Lost Under Heaven - Love Hates What You Become

Music for the here and now.

Lost Under Heaven - Love Hates What You Become

For the entirety of his time in music to date, Ellery Roberts has patently fancied himself as a bit of an enigma; between their guerrilla live ethic and obstinate engagement with publicity, his old band WU LYF made mystery their calling card, and the moment that they began to shift shape into something more orthodox, he abruptly departed.

After a while in the wilderness, he returned two years ago, with he and his girlfriend Ebony Hoorn having crafted Lost Under Heaven in a similar aesthetic to early WU LYF. The rolling drama of their stirring debut ‘Spiritual Songs for Lovers to Sing’ came accompanied by oblique manifestos that hinted at radically progressive politics to complement the self-described ‘future blues’ on the record, which apparently stylistically involved everything from simmering piano drama (‘I&I’) to thumping dystopian rave (‘$ORO’).

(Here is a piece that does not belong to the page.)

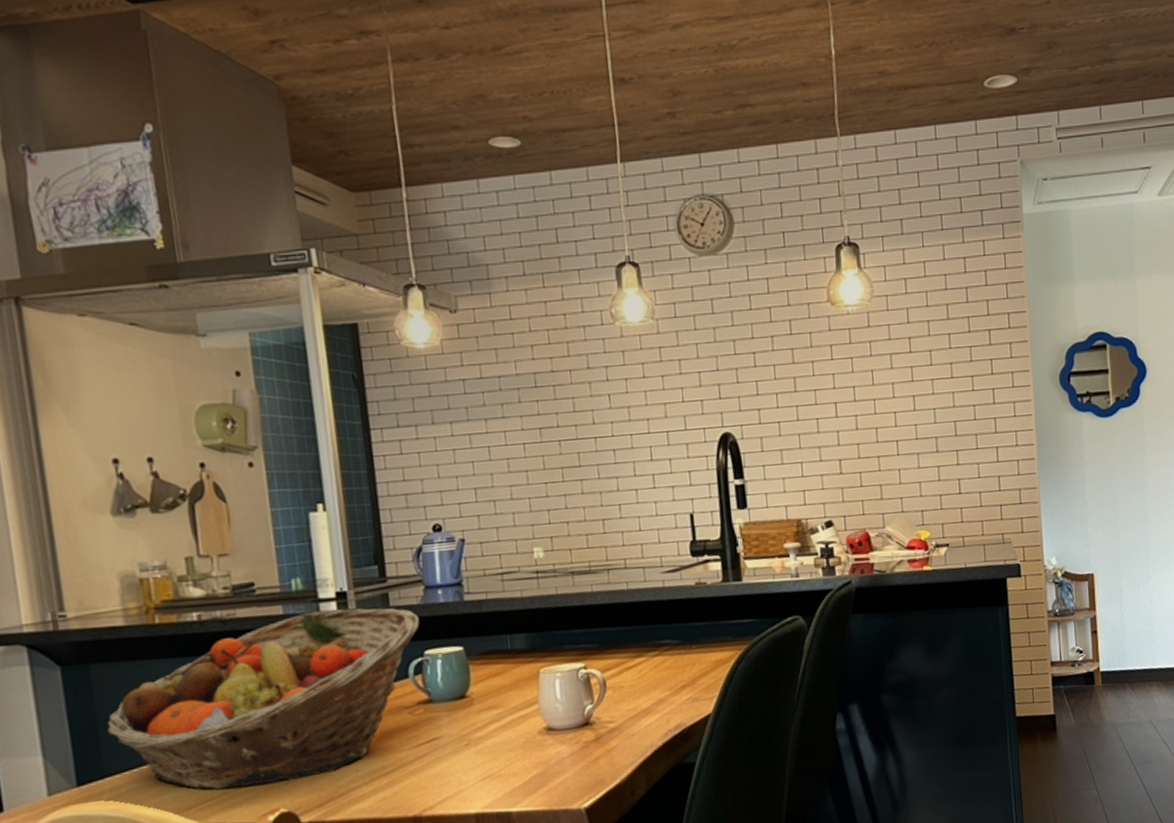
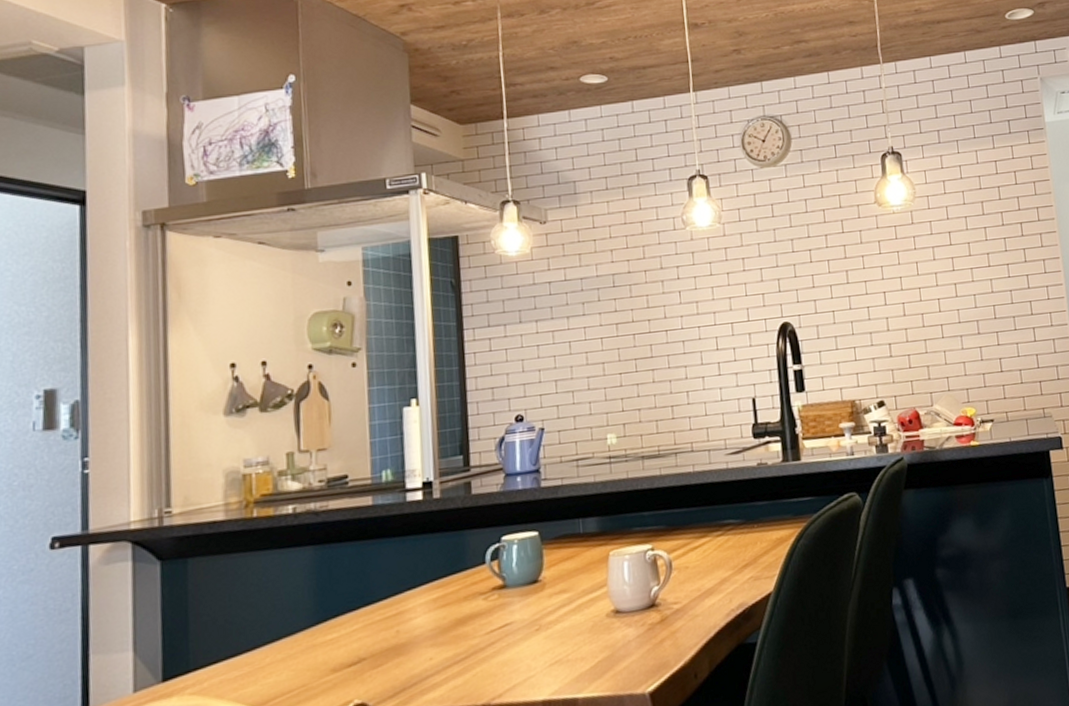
fruit basket: present [107,608,420,790] -> none [197,496,498,682]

On the sprawling ‘Love Hates What You Become’, the pair have spread their wings yet further. Opener ‘Come’ is a pummelling, glitchy piece of techno that suggests that they haven’t swung towards subtlety in the past couple of years. In actual fact, though, there’s plenty of slow simmer, too - not least because Ebony chips in far more on the vocal front than last time. The resulting back-and-forth between herself and Ellery - her honeyed tones set against his unmistakably raspy roars - is enthralling, and holds up regardless of musical backdrop. There’s low-key moments of genuine menace (‘Black Sun Rising’, the disquieting churn of ‘Serenity Says’) and some major key nods towards anthemic territory, too - ‘Post Millennial Tension’ a case in point. “Our generation’s gone, but still we sing our love song,” goes the repeated line, and you realise that Lost Under Heaven don’t really make ‘future blues’. This is music for the here and now.